The California Department of Resources Recycling and Recovery awarded $8.2 million in grants to 30 communities that are using recycled tires for road upgrades and civil engineering projects.

According to the department, projects supported by CalRecycle’s Rubberized Pavement and Tire-Derived Aggregate grant programs help California use some of the 48 million scrap tires managed in the state each year.

“These public works projects help keep California scrap tires out of our landfills and promote local markets for recycled tire products,” CalRecycle Director Scott Smithline says. “CalRecycle’s grant programs turn our old tires into a resource to make our communities safer and reduce local costs for infrastructure projects.”

Napa County was awarded $510,082 to use about 4,000 tons of tire-derived aggregate in place of conventional construction material for civil engineering projects. The properties of scrap tires allow for “free-draining, lightweight and typically less expensive solutions” for these types of projects.

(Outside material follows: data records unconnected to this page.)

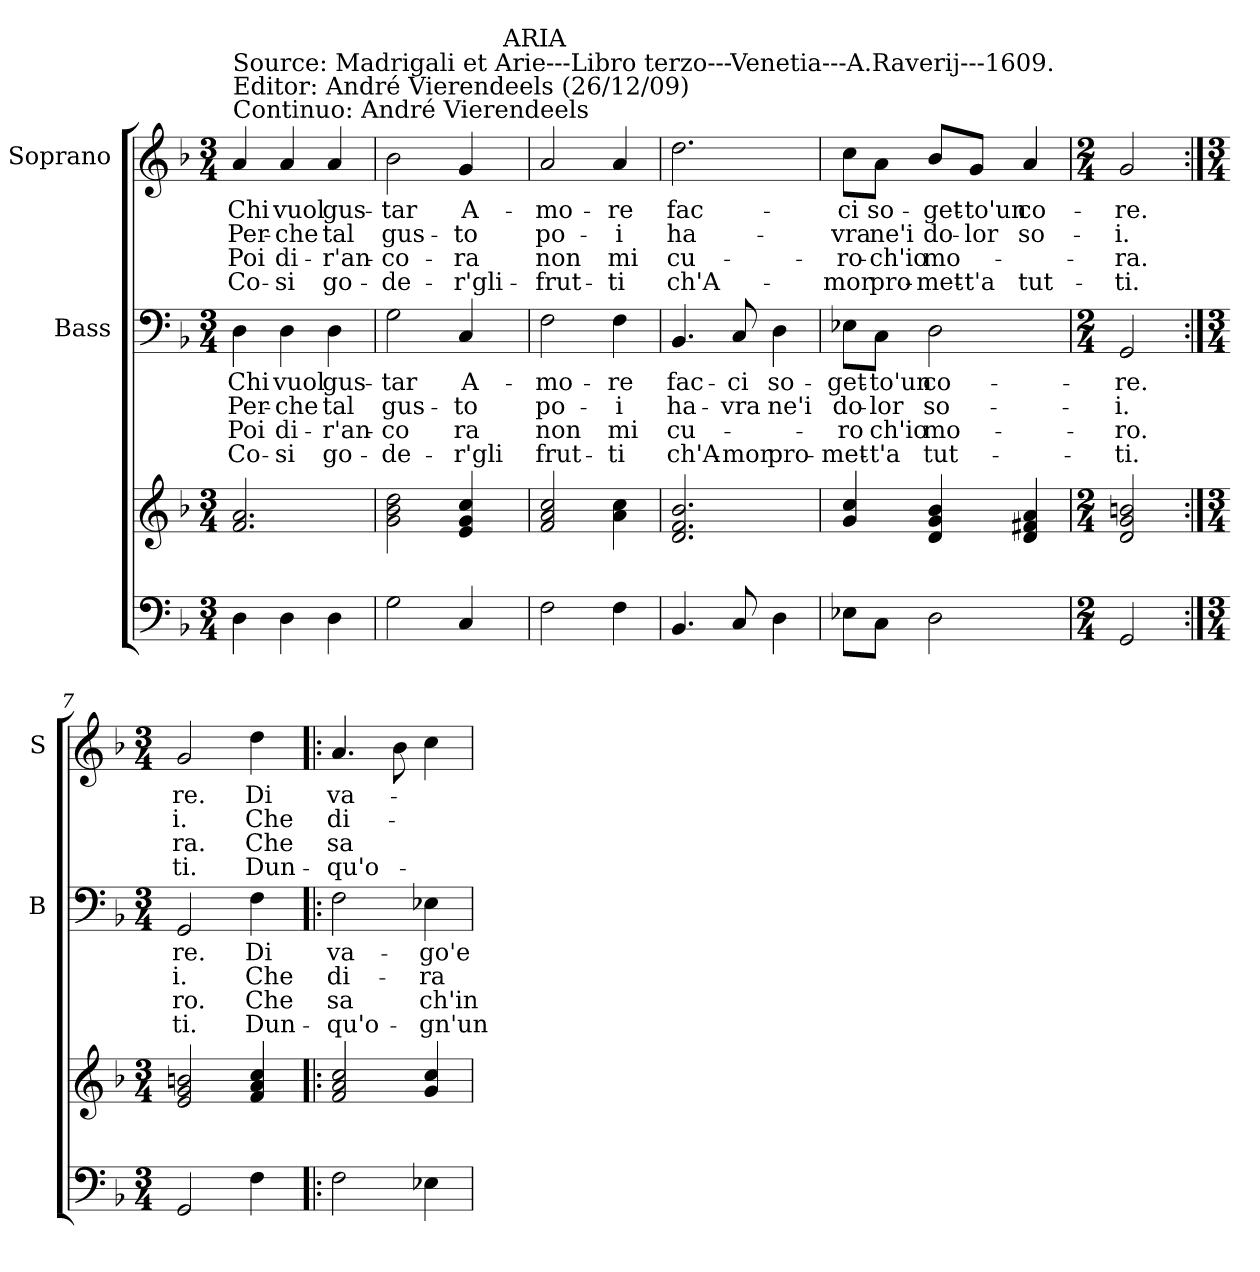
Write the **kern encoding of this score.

**kern	**kern	**kern	**text	**text	**text	**text	**kern	**text	**text	**text	**text
*part3	*part3	*part2	*part2	*part2	*part2	*part2	*part1	*part1	*part1	*part1	*part1
*staff4	*staff3	*staff2	*staff2	*staff2	*staff2	*staff2	*staff1	*staff1	*staff1	*staff1	*staff1
*	*	*I"Bass	*	*	*	*	*I"Soprano	*	*	*	*
*	*	*I'B	*	*	*	*	*I'S	*	*	*	*
*clefF4	*clefG2	*clefF4	*	*	*	*	*clefG2	*	*	*	*
*k[b-]	*k[b-]	*k[b-]	*	*	*	*	*k[b-]	*	*	*	*
*F:	*F:	*F:	*	*	*	*	*F:	*	*	*	*
*M3/4	*M3/4	*M3/4	*	*	*	*	*M3/4	*	*	*	*
=1	=1	=1	=1	=1	=1	=1	=1	=1	=1	=1	=1
!	!	!	!	!	!	!	!LO:TX:a:t=Source&colon; Madrigali et Arie---Libro terzo---Venetia---A.Raverij---1609.\nEditor&colon; André Vierendeels (26/12/09)\nContinuo&colon; André Vierendeels	!	!	!	!
4D\	2.f/ 2.a/	4D\	Chi	Per-	Poi	Co-	4a/	Chi	Per-	Poi	Co-
4D\	.	4D\	vuol	-che	di-	-si	4a/	vuol	-che	di-	-si
4D\	.	4D\	gus-	tal	-r'an-	go-	4a/	gus-	tal	-r'an-	go-
=2	=2	=2	=2	=2	=2	=2	=2	=2	=2	=2	=2
*	*	*	*	*	*	*	*^	*	*	*	*
2G\	2g\ 2b-\ 2dd\	2G\	-tar	gus-	-co	-de-	2b-\	2ryy	-tar	gus-	-co-	-de-
4C/	4e/ 4g/ 4cc/	4C/	A-	-to	ra	-r'gli	4g/	8ryy	A-	-to	-ra	-r'gli-
.	.	.	.	.	.	.	.	32ryy	.	.	.	.
!	!	!	!	!	!	!	!	!LO:TX:a:t=ARIA	!	!	!	!
.	.	.	.	.	.	.	.	16.ryy	.	.	.	.
*	*	*	*	*	*	*	*v	*v	*	*	*	*
=3	=3	=3	=3	=3	=3	=3	=3	=3	=3	=3	=3
2F\	2f/ 2a/ 2cc/	2F\	-mo-	po-	non	frut-	2a/	-mo-	po-	non	-frut-
4F\	4a\ 4cc\	4F\	-re	-i	mi	-ti	4a/	-re	-i	mi	-ti
=4	=4	=4	=4	=4	=4	=4	=4	=4	=4	=4	=4
4.BB-/	2.d/ 2.f/ 2.b-/	4.BB-/	fac-	ha-	cu-	ch'A-	2.dd\	fac-	ha-	cu-	ch'A-
8C/	.	8C/	-ci	-vra	.	-mor	.	.	.	.	.
4D\	.	4D\	so-	ne'i	.	pro-	.	.	.	.	.
=5	=5	=5	=5	=5	=5	=5	=5	=5	=5	=5	=5
8E-X\L	4g/ 4cc/	8E-X\L	-get-	do-	-ro	-met-	8cc\L	-ci	-vra	-ro-	-mor
8C\J	.	8C\J	-to'un	-lor	ch'io	-t'a	8a\J	so-	ne'i	-ch'io	pro-
2D\	4d/ 4g/ 4b-/	2D\	co-	so-	mo-	tut-	8b-/L	-get-	do-	mo-	-met-
.	.	.	.	.	.	.	8g/J	-to'un	-lor	.	-t'a
.	4d/ 4f#X/ 4a/	.	.	.	.	.	4a/	co-	so-	.	tut-
!!LO:LB:g=z
=6	=6	=6	=6	=6	=6	=6	=6	=6	=6	=6	=6
*M2/4	*M2/4	*M2/4	*	*	*	*	*M2/4	*	*	*	*
2GG/	2d/ 2g/ 2bn/	2GG/	-re.	-i.	-ro.	-ti.	2g/	-re.	-i.	-ra.	-ti.
=7:|!	=7:|!	=7:|!	=7:|!	=7:|!	=7:|!	=7:|!	=7:|!	=7:|!	=7:|!	=7:|!	=7:|!
*M3/4	*M3/4	*M3/4	*	*	*	*	*M3/4	*	*	*	*
2GG/	2e/ 2g/ 2bn/	2GG/	re.	i.	ro.	ti.	2g/	re.	i.	ra.	ti.
4F\	4f/ 4a/ 4cc/	4F\	Di	Che	Che	Dun-	4dd\	Di	Che	Che	Dun-
=8!|:	=8!|:	=8!|:	=8!|:	=8!|:	=8!|:	=8!|:	=8!|:	=8!|:	=8!|:	=8!|:	=8!|:
2F\	2f/ 2a/ 2cc/	2F\	va-	di-	sa	-qu'o-	4.a/	va-	di-	sa	-qu'o-
.	.	.	.	.	.	.	8b-\	.	.	.	.
4E-X\	4g/ 4cc/	4E-X\	-go'e	-ra	ch'in	-gn'un	4cc\	.	.	.	.
=	=	=	=	=	=	=	=	=	=	=	=
*-	*-	*-	*-	*-	*-	*-	*-	*-	*-	*-	*-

Thirty communities were awarded gants for road repair and resurfacing projects that use recycled tires.

Rubberized asphalt concrete, which is made by blending ground tire rubber with asphalt binder, is “ideal for high-traffic areas," uses approximately 2,000 recycled tires per lane mile, lasts up to 50 percent longer and can reduce road noise, the department says.

Grants are funded through a portion of the $1.75 fee consumers pay on each new tire purchased in California.